Mi interessava questa bidimensionalità che dava risalto alla figure che prendevano corpo ritagliandosi nello spazio una propria forte fisicità.
L’esterno l’esterno non era per me importante, mi interessava soprattutto la figura e la luce che ne emanava.

E poi un collezionista mi ha chiesto di andare a New York per dipingere i ritratti delle figlie.

New York, la Grande Città, mi ha sorpreso per la sua luce e il rapporto degli edifici con l’acqua, la geometria bidimensionale degli edifici divisa tra l’acqua e il cielo. Ho disegnato e preso moltissimi appunti che poi ho sviluppato dopo nei dipinti.

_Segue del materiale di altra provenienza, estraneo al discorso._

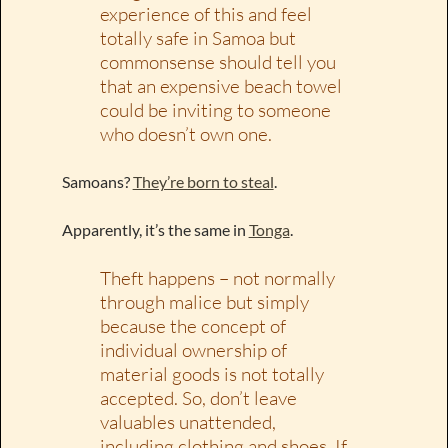
experience of this and feel
totally safe in Samoa but
commonsense should tell you
that an expensive beach towel
could be inviting to someone
who doesn’t own one.
Samoans?
They’re born to steal
.
Apparently, it’s the same in
Tonga
.
Theft happens – not normally
through malice but simply
because the concept of
individual ownership of
material goods is not totally
accepted. So, don’t leave
valuables unattended,
including clothing and shoes. If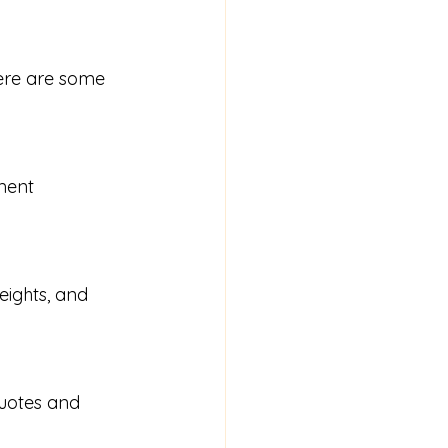
Here are some 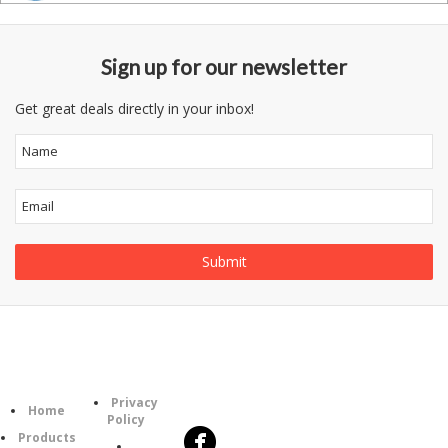
Sign up for our newsletter
Get great deals directly in your inbox!
Follow
Information
Category
Us
Privacy
Home
Policy
Products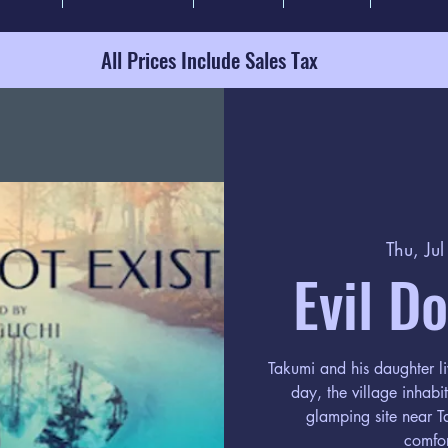
All Prices Include Sales Tax
Thu, Ju
Evil D
Takumi and his daughter li
day, the village inhab
glamping site near Ta
comfor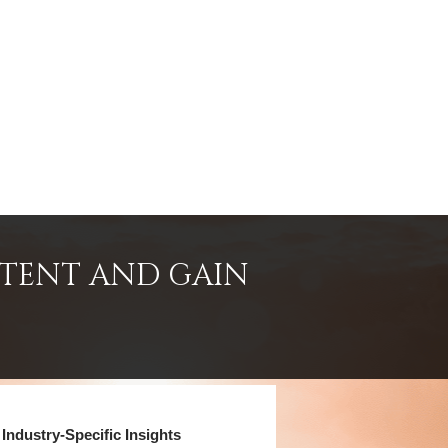
NTENT AND GAIN
Industry-Specific Insights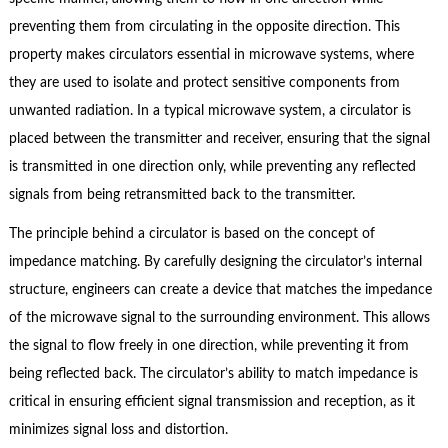
preventing them from circulating in the opposite direction. This
property makes circulators essential in microwave systems, where
they are used to isolate and protect sensitive components from
unwanted radiation. In a typical microwave system, a circulator is
placed between the transmitter and receiver, ensuring that the signal
is transmitted in one direction only, while preventing any reflected
signals from being retransmitted back to the transmitter.
The principle behind a circulator is based on the concept of
impedance matching. By carefully designing the circulator’s internal
structure, engineers can create a device that matches the impedance
of the microwave signal to the surrounding environment. This allows
the signal to flow freely in one direction, while preventing it from
being reflected back. The circulator’s ability to match impedance is
critical in ensuring efficient signal transmission and reception, as it
minimizes signal loss and distortion.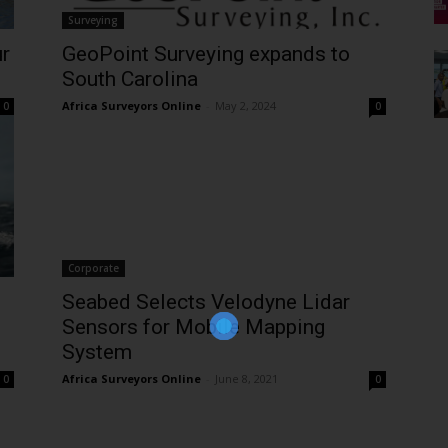
Surveying
ur
GeoPoint Surveying expands to
South Carolina
Africa Surveyors Online
-
May 2, 2024
0
0
Corporate
Join Our Newsletter!
The essential resource for professional
Seabed Selects Velodyne Lidar
Surveyors. Stay informed, stay connected.
Sensors for Mobile Mapping
System
Africa Surveyors Online
-
June 8, 2021
0
0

Il primo quadro dipinto al mio ritorno è stato per me un punto di svolta: una ragazza che corre su un ponte tra i grattacieli tenendo in mano una banconota verde, One Dollar. E da quel viaggio l’acqua e il cielo hanno portato nella mia pittura visioni di esterni dove la figura dialoga con questi due elementi.
Quel dipinto è passato da diverse gallerie italiane, è appartenuto a un importante scrittore italiano, è stato battuto all’asta ed ora è nella casa di due collezionisti toscani.
Come dico spesso sono nato a Livorno, sono nato avendo davanti agli occhi il cielo, il mare e la linea blu dell’orizzonte.